Question 4 True / False
Stalinism is best understood as an extreme form of authoritarianism, differing from other dictatorships mainly in the scale of its violence rather than in any fundamental structural feature.
TTrue
FFalse
Answer: False
Scale alone does not distinguish totalitarianism from authoritarianism — the structural aspiration does. A traditional authoritarian regime may tolerate a free press that avoids politics, allow religious practice, or permit civil society within limits. Stalinist totalitarianism claimed all these spheres for state control: art, science, religion, and family life were all penetrated by ideological demands. This aspiration to total control of the social world — not just political opposition — is what defines the category.
Question 5 Short Answer
Explain how the Great Purge functioned as a 'technology of control' rather than simply as revenge or paranoia.
Think about your answer, then reveal below.

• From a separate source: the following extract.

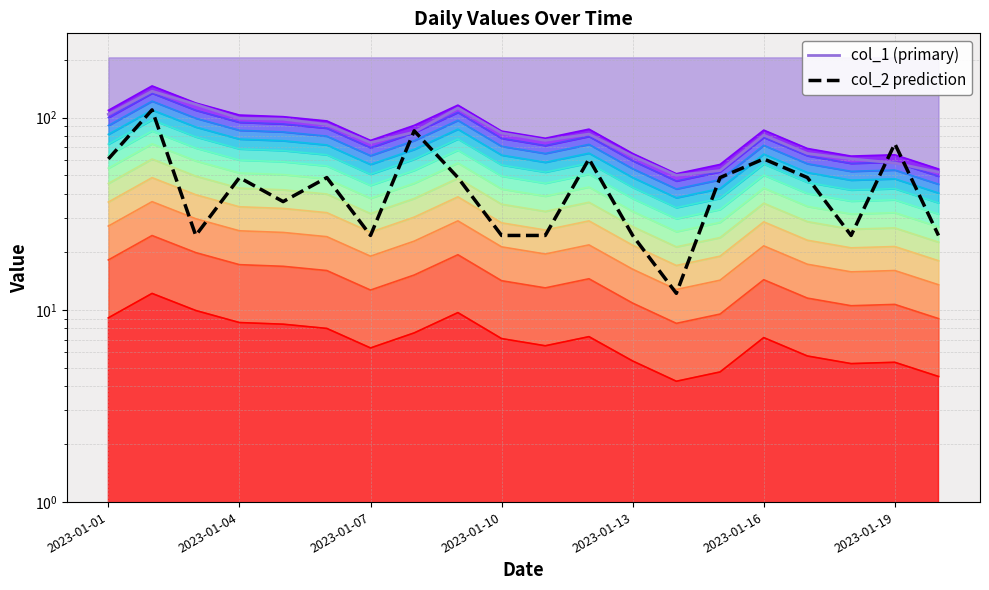

Is the value of col_1 (primary) at 8 greater than the value of col_2 prediction at 2023-01-19?

Yes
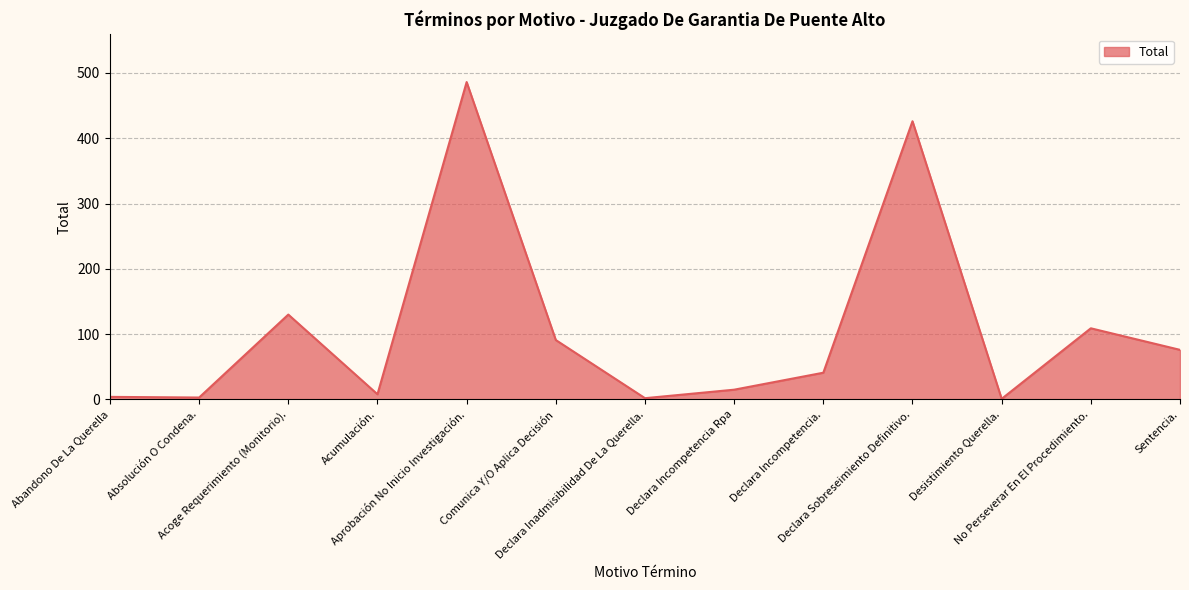

Which category has the highest value across all series?

Aprobación No Inicio Investigación.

Model answer: The Purge worked by generating pervasive, unpredictable fear. Because anyone could be arrested — including the clearly loyal and innocent — no one could feel safe through mere compliance. This forced constant visible demonstrations of loyalty and destroyed the trust required for collective action. With horizontal solidarity atomized, people could only seek safety through dependence on the state. The terror thus became self-sustaining: the fear it created made organized resistance nearly impossible.

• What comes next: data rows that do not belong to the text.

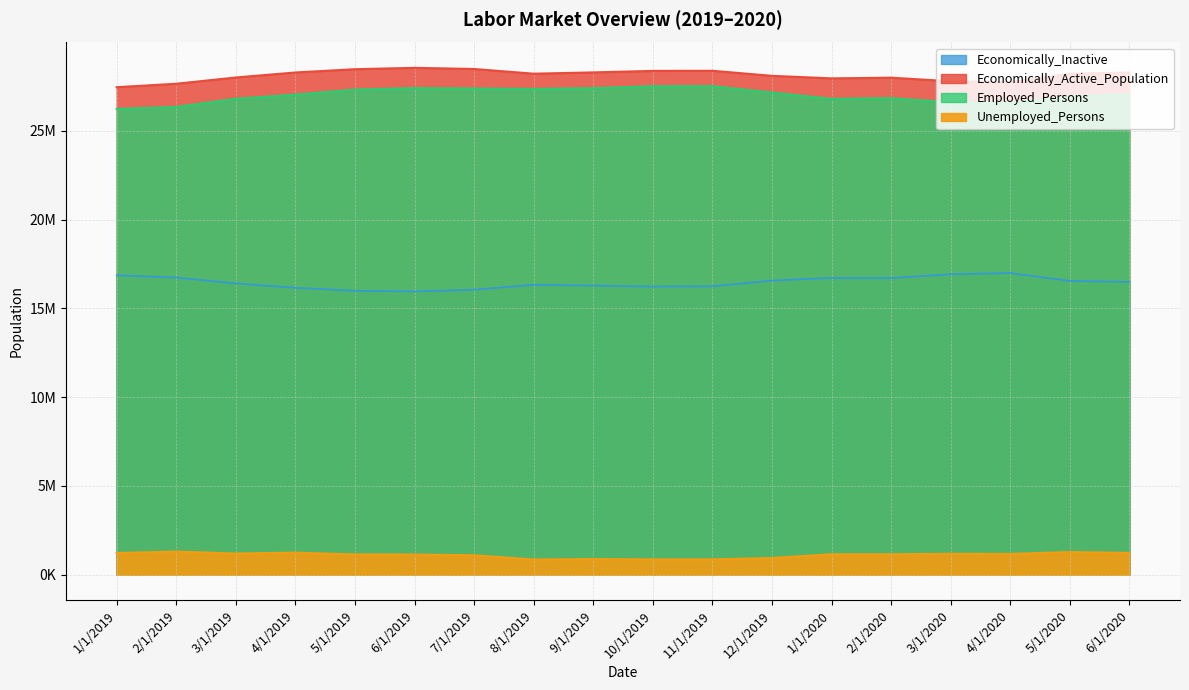

What is the difference between the Unemployed_Persons values at 12/1/2019 and 4/1/2019?

303000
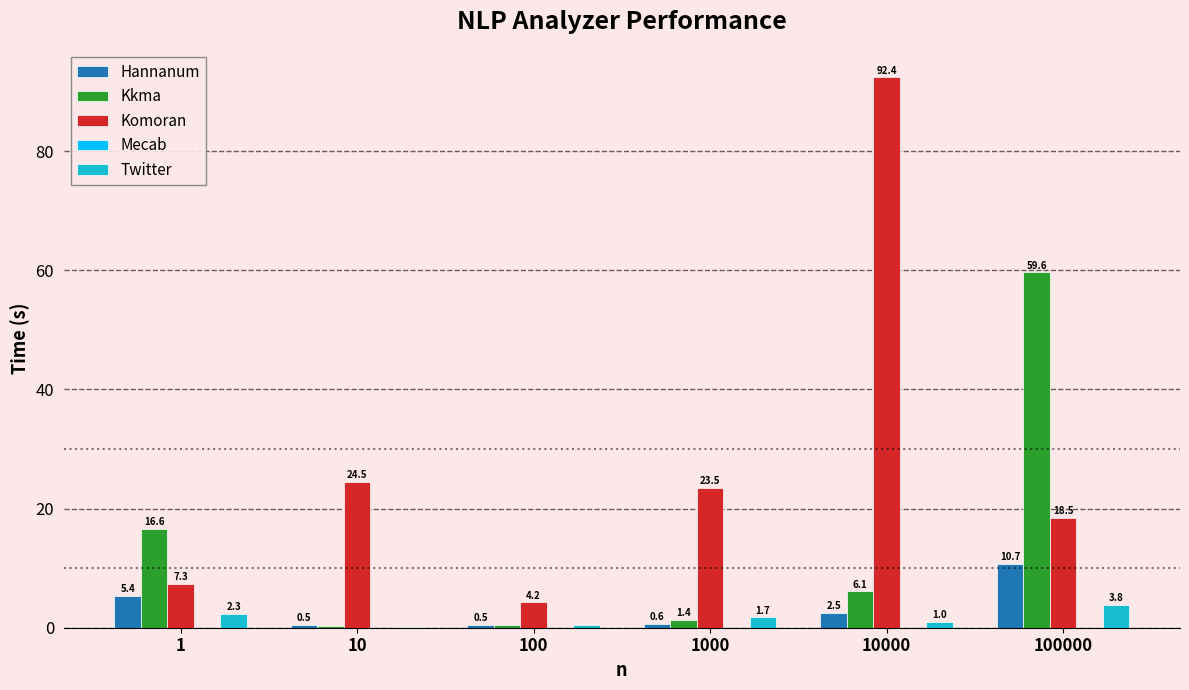

Between 10000 and 100000, which series saw the biggest shift?

Komoran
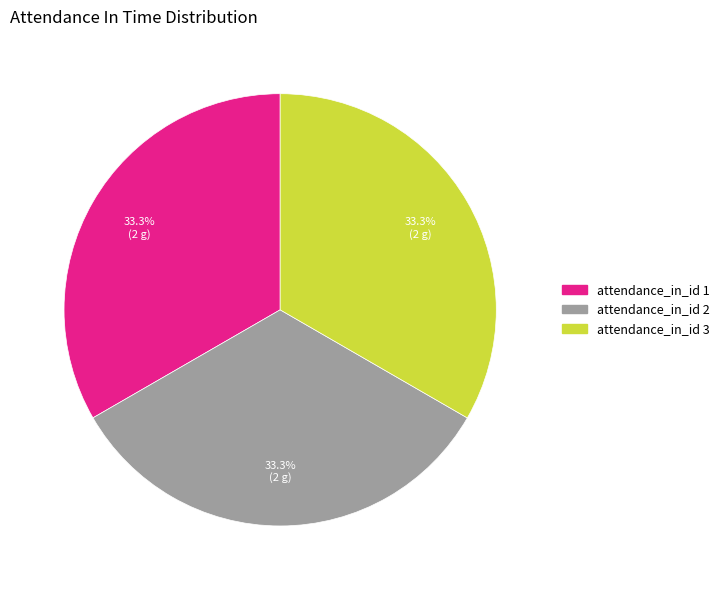

Is there any slice that represents more than half of the pie?

No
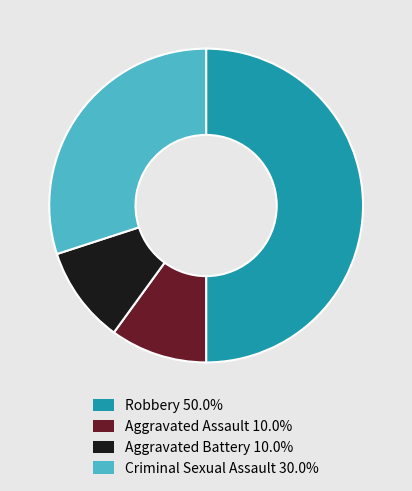

Approximately how many times larger is the value at Aggravated Assault compared to Aggravated Battery?

1.0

The randomness of terror was functional, not incidental. Predictable persecution of known dissidents would allow everyone else to feel secure. Unpredictable terror extended the control function to the entire population. Hannah Arendt's analysis identified this atomization as totalitarianism's key mechanism — isolated individuals cannot form the solidary bonds that make resistance possible, regardless of how many people privately oppose the regime.